The species was described by Martin Vahl in 1805.

== Description ==
Ficus lutea is a tree that grows up to 25 m in height, its crown is large and spreading, while the bark is brownish to dark grey; when in open areas, the trunk is commonly short with buttressed roots but in forest environments, the trunks tend to be longer. Leaves of Ficus lutea clusters at the end of branches, reaches up to 43 cm in length and 20 cm in width, the outline of leaves are ovate to elliptical with an acuminate apex and the base is cordate or rounded, the surface is glossy . Figs borne in leaf axils or on bare twigs below the leaves, they reach up to 30 mm in diameter and are densely hairy especially when young.

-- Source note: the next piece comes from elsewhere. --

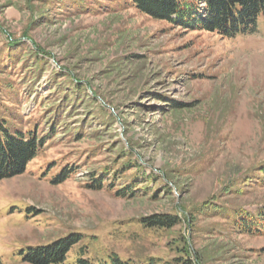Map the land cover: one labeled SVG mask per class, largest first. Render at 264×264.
I'll list each match as a JSON object with an SVG mask.
<instances>
[{"label":"rangeland","instance_id":"rangeland-1","mask_svg":"<svg viewBox=\"0 0 264 264\" xmlns=\"http://www.w3.org/2000/svg\"><path fill=\"white\" fill-rule=\"evenodd\" d=\"M255 27L226 38L126 0H0V124L44 141L0 180V264L68 235L61 264H264V230L232 216L264 209ZM164 214L178 224L146 225Z\"/></svg>","mask_w":264,"mask_h":264},{"label":"trees","instance_id":"trees-1","mask_svg":"<svg viewBox=\"0 0 264 264\" xmlns=\"http://www.w3.org/2000/svg\"><path fill=\"white\" fill-rule=\"evenodd\" d=\"M140 12L168 23L215 32L226 38L251 34L257 20L264 18V0H126ZM43 139L34 133L12 131L0 124V180L23 174L33 160ZM100 184L99 182H97ZM100 186V185H98ZM233 222L244 232L264 230V209L257 215L239 211L233 213ZM187 219V218H186ZM148 226L172 228L178 224L174 215H153L145 219ZM77 237L68 235L50 244L29 248L23 260L28 264H61L76 244ZM189 254V249L185 247ZM76 264H92L86 259H77ZM98 264H131L109 256ZM187 264V263H186Z\"/></svg>","mask_w":264,"mask_h":264}]
</instances>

== Distribution and habitat ==
The species occurs in riparian forests, woodlands and evergreen forests in western, central, eastern, and southern tropical Africa, as well as Madagascar, the Comoros, Seychelles, and Cape Verde Islands.

== Chemistry ==
Chemical compounds isolated from the extracts of the plant include α-Tocopherol, epiafzelechin, phytol, beta-sitosterol, lupeol, b-amyrin, and b-amyrin acetate.